Issues with planning and structuring words and ideas, as well as increased difficulties with organisation, can generate anxiety and low self-worth if the right support is not in place
These psychological conditions are also associated with the less conspicuous effect that dyspraxia can have on mental processes. While dyspraxia does not have an impact on overall IQ, difficulties with things like working memory (the use and retention of short-term information), issues with planning and structuring words and ideas, as well as increased difficulties with organisation, can generate anxiety and low self-worth if the right support is not in place. These difficulties might be particularly felt during a dyspraxic person’s education. For example, studies carried out by the Cambridge Disability Resource Centre have so far shown that students at Cambridge University with specific learning difficulties (SpLD) have much greater discrepancies between their performance in dissertations and their performances in the exams than is the case for their non-SpLD. This includes students with dyspraxia, dyslexia, ADHD, and dyscalculia. All students on average performed better in dissertations than exams, but the difference is greater for SpLD students, which suggests that they might underperform in exams.

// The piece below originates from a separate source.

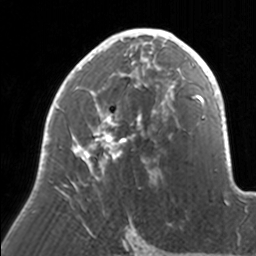
Breast MRI, one axial slice; position 92 of 160 along the scan axis; cropped to one breast; dynamic contrast-enhanced series, time point 2 of 7 at this slice position (early post-contrast); 3 T; TE 1.7 ms, TR 4 ms; 1 mm slice thickness; 256 × 256 image matrix, field of view 170 × 170 mm. Female patient.
Annotated regions visible in this slice (semi-automatically segmented with operator editing):
- enhancing-tissue mask used for the functional tumour volume (all voxels passing the contrast-enhancement thresholds inside the analysis volume; usually the tumour): box from (x=33, y=28) to (x=171, y=212) px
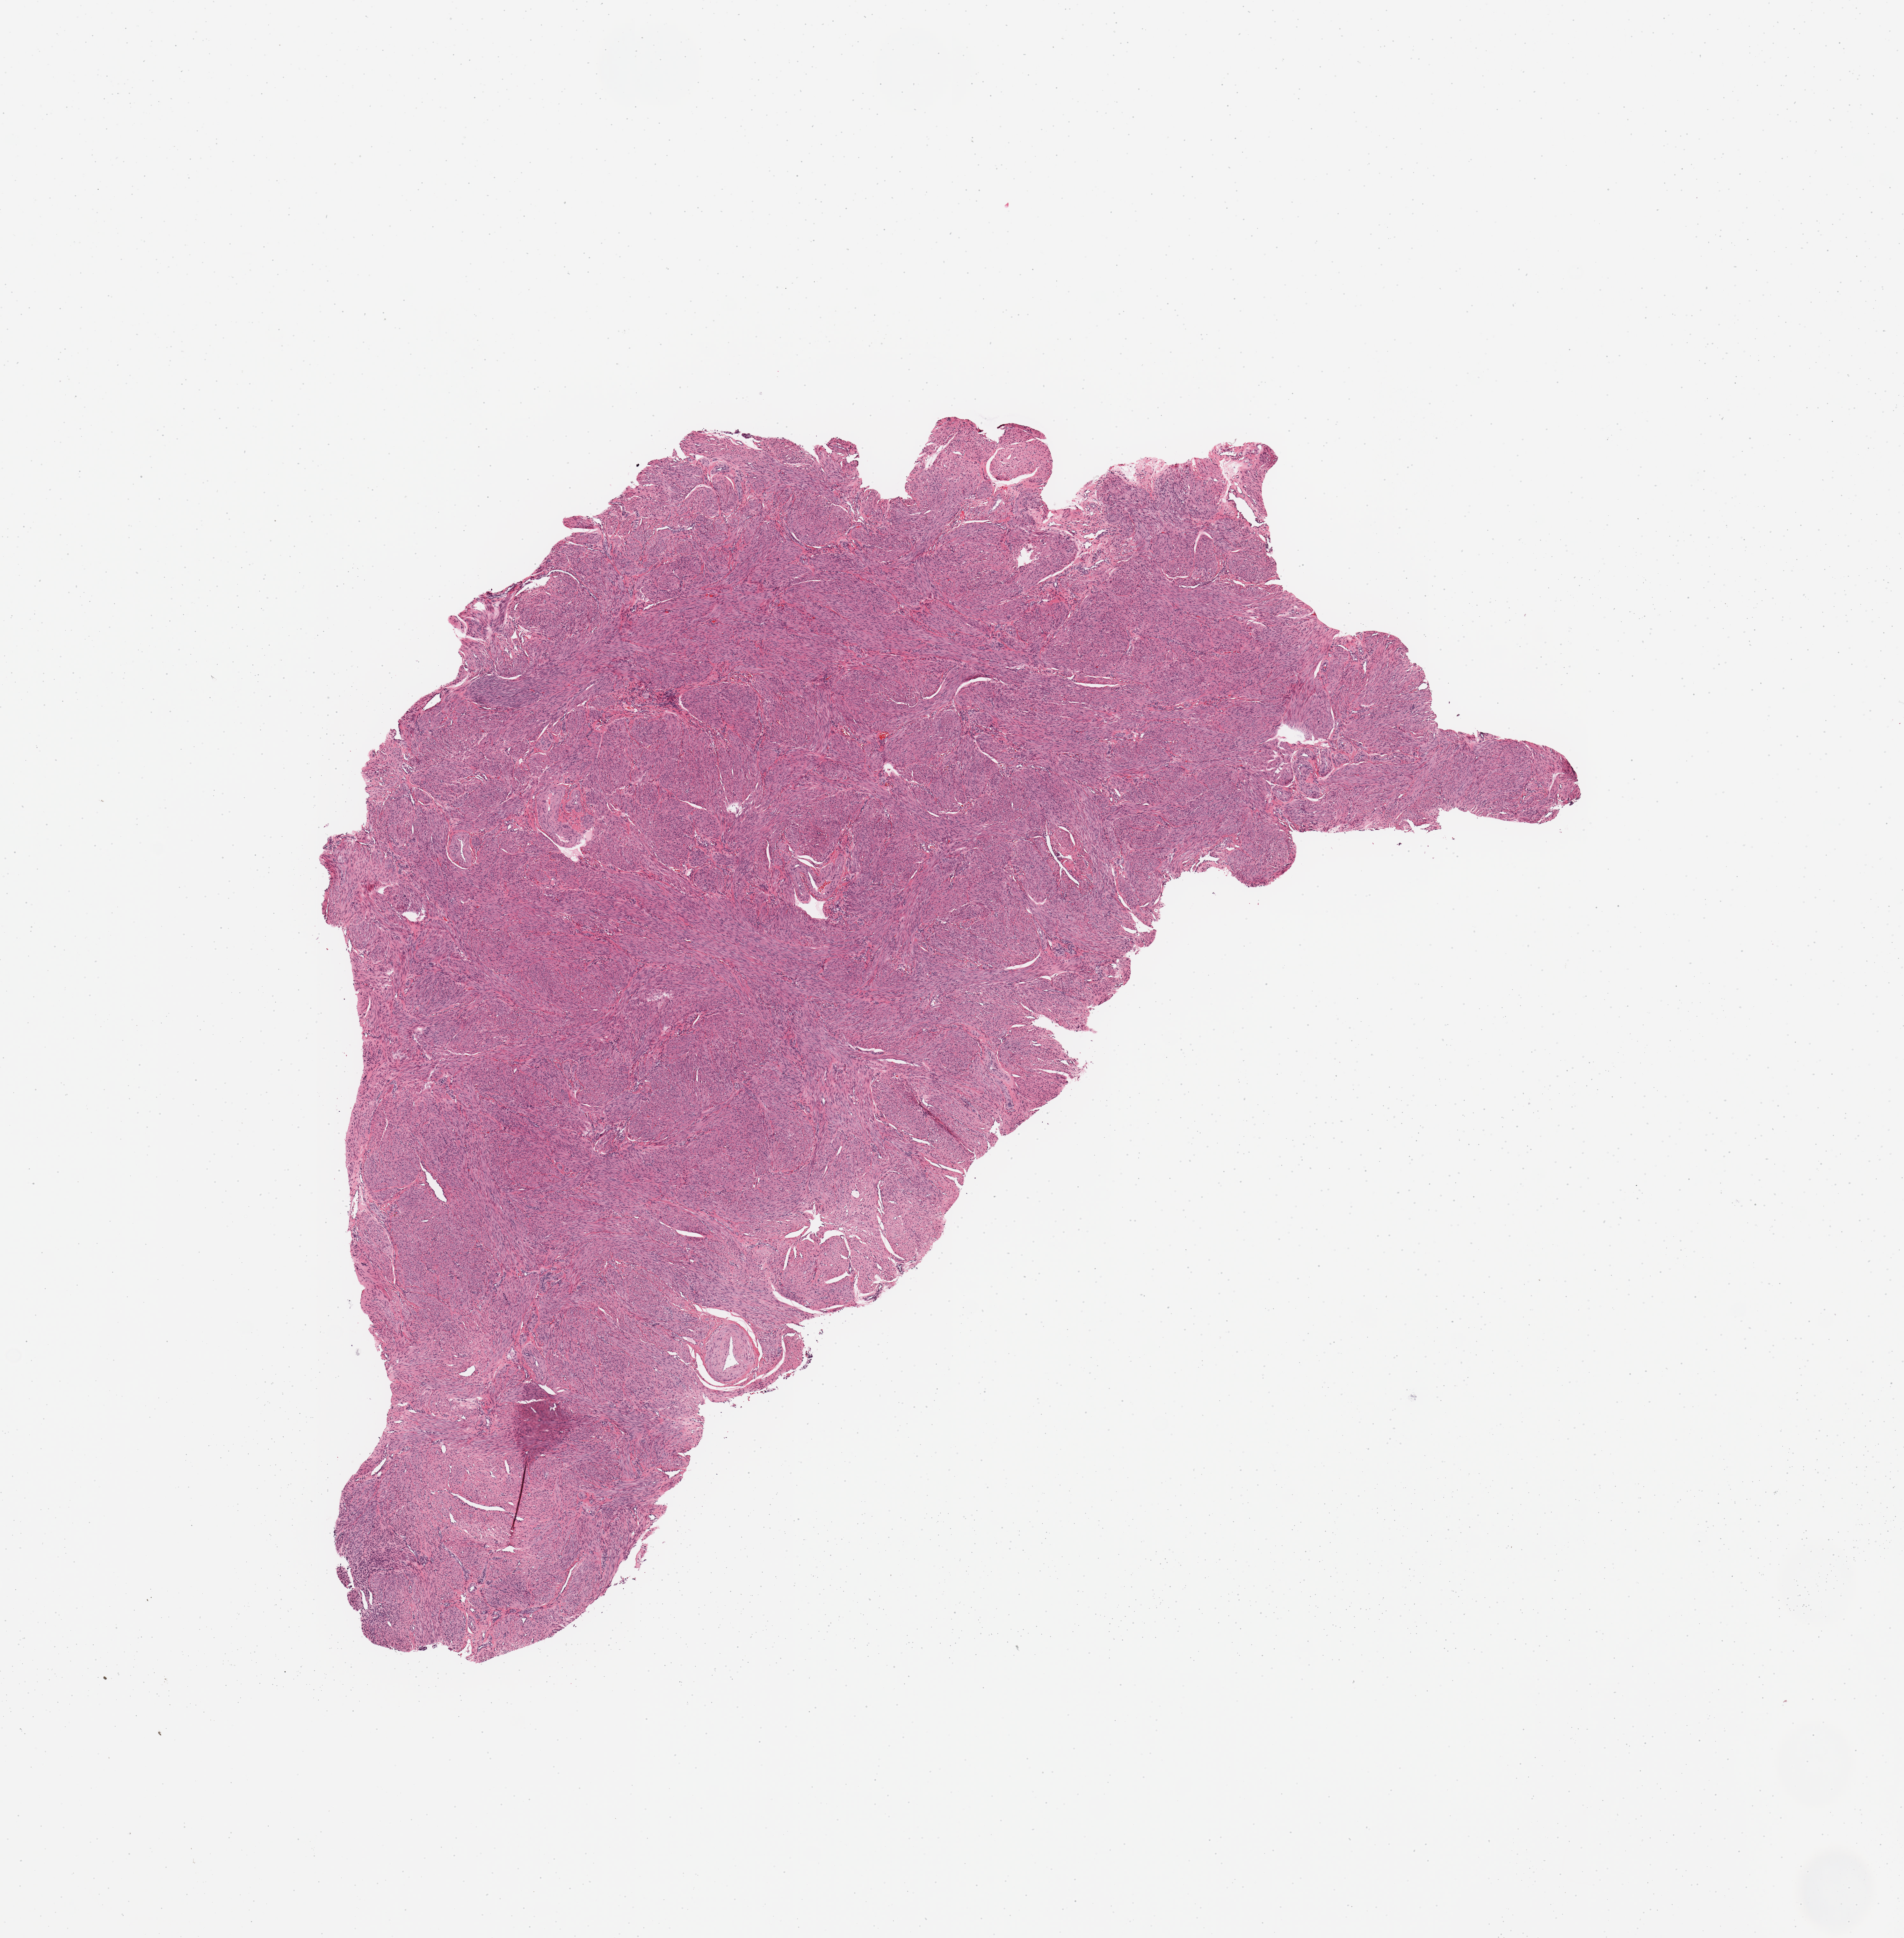
H&E-stained whole-slide image, low-resolution overview of the scanned area, about 11.8 x 12.0 mm; uterus, normal (non-tumour) tissue. Female, 56 y/o.
This section: normal (non-tumour) tissue from the same patient. Patient diagnosis: Endometrioid adenocarcinoma, NOS.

While this isn’t the be-all-and-end-all, it is easy to see how these discrepancies might feel undermining.
What complicates dyspraxia is that it perhaps only deserves a certain level of sympathy. For all our complaining, there is nothing inherently life-threatening about it (unless you accidentally cross the road at the wrong time, which, to be fair, can seem like quite a palpable risk). Having a disability which is largely invisible is also another form of privilege. At the same time, because of this lack of visibility, dyspraxia can feel incredibly isolating: finding each other to write this article triggered something in between a rant and a therapy session. It can feel challenging if you are the only person you know who has to turn off all music to read a text, who cannot work when the library fans are turned on, who loses hours of the day trying to remember where your folders are, or even what chapters you have read recently. On the whole, there is not only little consideration of these experiences, but the act of raising them comes with the dismissive accusation that “you’re blaming everything on dyspraxia”.
Being dyspraxic can sometimes feel like living in a world that wasn’t proofed against you, where no matter how well you do in your final exams, you’ll still somehow manage to pour coffee down the front of your blouse on graduation day. But let’s not pretend that laughing along with a nosy onlooker, or the 7000th idiot man who made fun of your handwriting, can’t be both grating and undermining in a world where the challenges underneath the humour are consistently ignored.